I spent years learning how to be happy and healthy — to take care of myself, pay attention to my own needs, see a therapist and take anti-anxiety meds — before I met Jeremy. By the time we got married, I was two years out of my eating disorder with no relapses. It seemed I had finally figured out how to live a balanced, healthy life, and I was able to enter our marriage with relative confidence that life would continue in that positive direction. So when I ran out of refills on my anti-anxiety prescription and no longer had access to my college’s free psychiatry service, I figured I would be fine. It had been such a low dose, anyway, the lowest possible, and I was much better at handling difficult situations. Plus, I was in a happy marriage and loved my job. I had nothing to be stressed or anxious about, so I pronounced myself graduated from medication.
I was terminating therapy after three years — my therapist and I both agreed I was ready — and didn’t want to mess that up, so I didn’t tell my psychologist that I had stopped taking my meds as well. I didn’t want to be questioned for my choice, so I didn’t tell anyone else either. Including Jeremy.

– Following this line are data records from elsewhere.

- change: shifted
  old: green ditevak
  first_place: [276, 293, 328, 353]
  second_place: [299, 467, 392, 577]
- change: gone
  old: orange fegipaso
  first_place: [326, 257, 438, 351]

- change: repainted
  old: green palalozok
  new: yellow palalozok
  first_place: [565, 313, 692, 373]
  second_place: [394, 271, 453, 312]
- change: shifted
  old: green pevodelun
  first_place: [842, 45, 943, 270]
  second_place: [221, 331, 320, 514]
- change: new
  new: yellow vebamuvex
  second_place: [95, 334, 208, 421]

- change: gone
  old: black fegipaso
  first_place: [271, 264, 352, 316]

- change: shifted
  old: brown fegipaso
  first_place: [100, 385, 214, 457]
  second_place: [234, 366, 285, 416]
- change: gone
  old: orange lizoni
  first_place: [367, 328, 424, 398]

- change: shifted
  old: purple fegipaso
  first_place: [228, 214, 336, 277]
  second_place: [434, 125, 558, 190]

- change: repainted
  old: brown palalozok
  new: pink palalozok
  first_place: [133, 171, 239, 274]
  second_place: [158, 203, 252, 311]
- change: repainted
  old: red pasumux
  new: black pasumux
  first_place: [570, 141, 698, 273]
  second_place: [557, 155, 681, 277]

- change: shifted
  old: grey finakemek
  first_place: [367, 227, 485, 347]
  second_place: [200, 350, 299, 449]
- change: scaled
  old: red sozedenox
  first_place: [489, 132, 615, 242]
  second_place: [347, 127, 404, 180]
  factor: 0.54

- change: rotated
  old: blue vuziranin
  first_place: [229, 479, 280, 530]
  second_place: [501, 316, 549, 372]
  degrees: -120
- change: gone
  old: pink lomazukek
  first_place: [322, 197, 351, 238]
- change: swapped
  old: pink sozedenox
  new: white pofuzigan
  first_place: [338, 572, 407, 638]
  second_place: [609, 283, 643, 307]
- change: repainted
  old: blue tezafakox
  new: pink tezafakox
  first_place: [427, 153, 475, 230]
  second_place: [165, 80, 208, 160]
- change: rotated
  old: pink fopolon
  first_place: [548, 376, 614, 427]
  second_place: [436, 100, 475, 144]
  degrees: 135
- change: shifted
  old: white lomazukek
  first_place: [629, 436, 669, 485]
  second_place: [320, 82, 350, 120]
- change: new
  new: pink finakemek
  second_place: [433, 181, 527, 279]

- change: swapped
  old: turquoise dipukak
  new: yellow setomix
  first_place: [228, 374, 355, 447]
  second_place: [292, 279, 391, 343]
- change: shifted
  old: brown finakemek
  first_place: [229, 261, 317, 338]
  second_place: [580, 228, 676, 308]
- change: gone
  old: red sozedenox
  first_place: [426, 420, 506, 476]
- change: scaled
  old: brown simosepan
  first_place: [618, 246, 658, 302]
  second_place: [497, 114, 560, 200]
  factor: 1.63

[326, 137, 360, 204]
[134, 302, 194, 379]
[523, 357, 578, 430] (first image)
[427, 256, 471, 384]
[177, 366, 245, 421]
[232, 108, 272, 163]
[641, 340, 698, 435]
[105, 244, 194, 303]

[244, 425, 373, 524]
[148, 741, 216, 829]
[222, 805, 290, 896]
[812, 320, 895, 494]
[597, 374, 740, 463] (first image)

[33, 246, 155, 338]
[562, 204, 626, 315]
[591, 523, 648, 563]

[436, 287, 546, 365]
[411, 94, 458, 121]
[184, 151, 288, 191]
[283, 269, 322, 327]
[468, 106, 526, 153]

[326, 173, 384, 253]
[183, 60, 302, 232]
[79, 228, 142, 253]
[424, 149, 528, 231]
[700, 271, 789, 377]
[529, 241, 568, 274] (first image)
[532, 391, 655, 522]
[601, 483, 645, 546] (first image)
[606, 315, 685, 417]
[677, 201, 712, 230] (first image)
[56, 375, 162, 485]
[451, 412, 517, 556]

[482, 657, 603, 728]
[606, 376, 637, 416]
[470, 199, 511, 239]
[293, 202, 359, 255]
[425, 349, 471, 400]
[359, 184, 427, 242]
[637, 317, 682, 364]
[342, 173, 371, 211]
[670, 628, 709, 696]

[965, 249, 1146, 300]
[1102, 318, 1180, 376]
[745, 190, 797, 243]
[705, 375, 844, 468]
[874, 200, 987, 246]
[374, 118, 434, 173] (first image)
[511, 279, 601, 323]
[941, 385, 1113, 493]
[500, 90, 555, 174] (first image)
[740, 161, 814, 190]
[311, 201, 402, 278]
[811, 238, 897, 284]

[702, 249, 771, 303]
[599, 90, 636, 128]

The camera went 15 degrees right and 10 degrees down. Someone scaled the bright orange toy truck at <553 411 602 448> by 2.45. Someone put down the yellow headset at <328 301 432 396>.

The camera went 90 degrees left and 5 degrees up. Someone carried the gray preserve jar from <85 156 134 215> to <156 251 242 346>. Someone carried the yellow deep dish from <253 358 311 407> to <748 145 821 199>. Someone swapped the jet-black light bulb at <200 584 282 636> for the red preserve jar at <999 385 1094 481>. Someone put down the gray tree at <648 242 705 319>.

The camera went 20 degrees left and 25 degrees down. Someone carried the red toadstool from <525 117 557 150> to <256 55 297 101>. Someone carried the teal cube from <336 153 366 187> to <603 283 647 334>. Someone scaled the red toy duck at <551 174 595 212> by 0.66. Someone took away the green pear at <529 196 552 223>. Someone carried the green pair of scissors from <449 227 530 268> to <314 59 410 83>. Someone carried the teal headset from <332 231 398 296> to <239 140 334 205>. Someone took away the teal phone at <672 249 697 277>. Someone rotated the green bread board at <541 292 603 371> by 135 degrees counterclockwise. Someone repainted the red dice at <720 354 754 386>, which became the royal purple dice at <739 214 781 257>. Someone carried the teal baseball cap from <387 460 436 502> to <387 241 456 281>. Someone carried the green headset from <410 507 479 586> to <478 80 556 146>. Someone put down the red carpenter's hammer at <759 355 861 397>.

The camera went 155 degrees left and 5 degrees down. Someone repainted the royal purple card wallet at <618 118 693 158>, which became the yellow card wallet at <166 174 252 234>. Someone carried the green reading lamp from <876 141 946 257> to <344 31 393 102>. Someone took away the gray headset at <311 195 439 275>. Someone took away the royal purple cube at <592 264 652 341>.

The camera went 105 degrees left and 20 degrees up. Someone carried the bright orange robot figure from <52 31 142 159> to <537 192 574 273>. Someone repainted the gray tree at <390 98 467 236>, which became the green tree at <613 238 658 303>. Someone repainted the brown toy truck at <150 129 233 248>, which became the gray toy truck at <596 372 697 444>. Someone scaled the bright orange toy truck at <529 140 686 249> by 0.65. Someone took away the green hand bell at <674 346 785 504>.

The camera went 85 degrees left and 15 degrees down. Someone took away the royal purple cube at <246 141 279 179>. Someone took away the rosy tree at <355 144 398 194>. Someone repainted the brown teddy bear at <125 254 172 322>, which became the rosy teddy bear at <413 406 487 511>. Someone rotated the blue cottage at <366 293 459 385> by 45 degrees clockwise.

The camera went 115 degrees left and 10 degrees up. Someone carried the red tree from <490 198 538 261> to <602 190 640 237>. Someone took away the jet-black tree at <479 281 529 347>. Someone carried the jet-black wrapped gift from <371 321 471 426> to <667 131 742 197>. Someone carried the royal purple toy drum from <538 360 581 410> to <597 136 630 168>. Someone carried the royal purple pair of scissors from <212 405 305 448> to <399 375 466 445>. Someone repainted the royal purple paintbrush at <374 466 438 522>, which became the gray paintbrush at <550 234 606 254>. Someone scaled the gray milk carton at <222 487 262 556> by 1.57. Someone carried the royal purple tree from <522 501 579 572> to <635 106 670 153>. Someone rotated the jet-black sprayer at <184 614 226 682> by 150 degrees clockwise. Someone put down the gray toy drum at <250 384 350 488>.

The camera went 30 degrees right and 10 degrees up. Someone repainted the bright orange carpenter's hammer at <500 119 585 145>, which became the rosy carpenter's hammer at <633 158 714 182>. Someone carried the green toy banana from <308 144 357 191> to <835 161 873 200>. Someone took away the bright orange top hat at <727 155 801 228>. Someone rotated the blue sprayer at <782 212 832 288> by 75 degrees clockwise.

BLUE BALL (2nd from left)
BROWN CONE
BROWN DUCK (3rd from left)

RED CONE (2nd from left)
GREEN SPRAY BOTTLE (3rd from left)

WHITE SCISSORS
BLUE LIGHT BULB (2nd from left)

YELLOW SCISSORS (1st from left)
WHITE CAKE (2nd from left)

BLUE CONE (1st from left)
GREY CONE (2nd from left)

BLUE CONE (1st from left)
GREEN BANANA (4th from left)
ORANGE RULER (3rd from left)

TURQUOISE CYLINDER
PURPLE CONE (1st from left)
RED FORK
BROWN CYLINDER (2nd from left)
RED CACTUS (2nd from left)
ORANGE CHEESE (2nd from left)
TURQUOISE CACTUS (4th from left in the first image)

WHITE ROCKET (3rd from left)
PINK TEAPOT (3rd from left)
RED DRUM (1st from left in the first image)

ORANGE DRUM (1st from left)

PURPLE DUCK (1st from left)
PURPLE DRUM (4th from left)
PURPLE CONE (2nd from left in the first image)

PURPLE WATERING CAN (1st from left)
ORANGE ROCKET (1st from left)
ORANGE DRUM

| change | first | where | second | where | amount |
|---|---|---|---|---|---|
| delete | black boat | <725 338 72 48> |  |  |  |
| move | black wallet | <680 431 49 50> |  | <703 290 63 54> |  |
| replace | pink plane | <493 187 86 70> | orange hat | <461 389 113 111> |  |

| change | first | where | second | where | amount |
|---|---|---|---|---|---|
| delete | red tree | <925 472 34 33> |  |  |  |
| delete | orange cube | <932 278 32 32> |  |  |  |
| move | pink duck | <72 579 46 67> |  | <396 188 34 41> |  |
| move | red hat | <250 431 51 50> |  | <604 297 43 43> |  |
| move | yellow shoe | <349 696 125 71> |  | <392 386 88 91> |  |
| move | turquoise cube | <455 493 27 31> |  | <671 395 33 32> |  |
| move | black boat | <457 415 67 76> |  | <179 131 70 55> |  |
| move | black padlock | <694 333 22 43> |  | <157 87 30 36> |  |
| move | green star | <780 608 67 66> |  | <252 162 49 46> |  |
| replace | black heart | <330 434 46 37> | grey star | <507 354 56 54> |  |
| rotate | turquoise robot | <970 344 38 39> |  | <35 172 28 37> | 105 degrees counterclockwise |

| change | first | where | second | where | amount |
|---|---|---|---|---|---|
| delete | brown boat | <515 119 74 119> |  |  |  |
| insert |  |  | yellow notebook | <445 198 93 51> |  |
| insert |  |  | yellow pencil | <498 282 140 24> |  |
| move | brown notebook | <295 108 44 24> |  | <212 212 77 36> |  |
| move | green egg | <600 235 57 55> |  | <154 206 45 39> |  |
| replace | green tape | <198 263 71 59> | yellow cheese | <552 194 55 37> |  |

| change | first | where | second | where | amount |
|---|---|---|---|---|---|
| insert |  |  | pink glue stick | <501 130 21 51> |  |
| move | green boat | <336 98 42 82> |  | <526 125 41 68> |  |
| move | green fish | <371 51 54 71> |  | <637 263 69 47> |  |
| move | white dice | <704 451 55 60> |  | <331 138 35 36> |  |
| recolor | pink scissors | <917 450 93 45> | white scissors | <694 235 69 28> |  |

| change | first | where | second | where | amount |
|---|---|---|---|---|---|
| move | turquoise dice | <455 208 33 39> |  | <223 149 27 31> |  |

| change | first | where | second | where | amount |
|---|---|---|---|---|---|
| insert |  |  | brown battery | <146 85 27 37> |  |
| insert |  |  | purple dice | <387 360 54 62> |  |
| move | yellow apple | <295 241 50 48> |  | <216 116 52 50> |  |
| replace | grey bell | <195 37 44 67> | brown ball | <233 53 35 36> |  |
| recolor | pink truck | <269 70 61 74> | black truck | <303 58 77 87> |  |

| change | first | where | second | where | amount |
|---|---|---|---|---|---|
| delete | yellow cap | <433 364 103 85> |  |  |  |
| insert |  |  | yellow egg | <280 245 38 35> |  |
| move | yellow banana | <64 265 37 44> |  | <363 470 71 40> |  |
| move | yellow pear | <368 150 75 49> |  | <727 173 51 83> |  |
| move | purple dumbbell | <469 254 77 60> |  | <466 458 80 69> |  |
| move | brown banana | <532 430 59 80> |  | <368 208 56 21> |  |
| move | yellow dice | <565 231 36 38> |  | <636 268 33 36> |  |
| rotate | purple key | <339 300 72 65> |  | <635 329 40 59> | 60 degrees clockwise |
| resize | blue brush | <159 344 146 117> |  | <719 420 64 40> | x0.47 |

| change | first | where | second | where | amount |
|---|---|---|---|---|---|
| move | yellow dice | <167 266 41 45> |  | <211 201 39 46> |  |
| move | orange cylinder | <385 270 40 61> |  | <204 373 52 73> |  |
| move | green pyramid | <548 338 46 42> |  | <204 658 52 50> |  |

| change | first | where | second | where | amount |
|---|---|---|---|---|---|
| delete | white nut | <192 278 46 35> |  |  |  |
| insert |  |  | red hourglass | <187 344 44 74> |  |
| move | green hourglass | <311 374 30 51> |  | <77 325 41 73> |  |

I had no problem taking medications. I had mostly gotten over the stigma associated with psychiatric pills, but was relieved that I wouldn’t have to be on them for life. And it was fine, for a few weeks at least.
I had pretty much forgotten that anything was different when Jeremy and I both noticed our fighting was changing. I was becoming much more sensitive to everything, and took every innocent statement as an attack. I read into things and ended fights in tears because I was so upset — both about whatever we were fighting about, and because I knew that I was responding incredibly disproportionately to the scale of the disagreement. One particularly bad Sunday, I realized what I’d started to suspect must be true: I needed my meds back. I told Jeremy that I’d stopped taking them and, with his full support and not one recrimination for keeping it from him, found myself a new psychiatrist. I’ve been taking my pill every day since.
I learned a few lessons from that rather emotional period. One, of course, was to actually heed medical advice to never stop taking meds without a doctor’s approval. The more important lesson, though, was that if I wasn’t healthy, my marriage couldn’t possibly be healthy. Had I not attended to myself, had I not sought a new psychiatrist and paid attention to my mental state, the situation could have easily gotten much worse. As it was, it wasn’t a very fun month in our marriage.
Though I didn’t get married to become happy, there was a time in my life that I might have. What I know now is that a relationship can’t make anyone happy; it takes two healthy people to form a healthy union.
Simi Lichtman is a contributor to the Forward.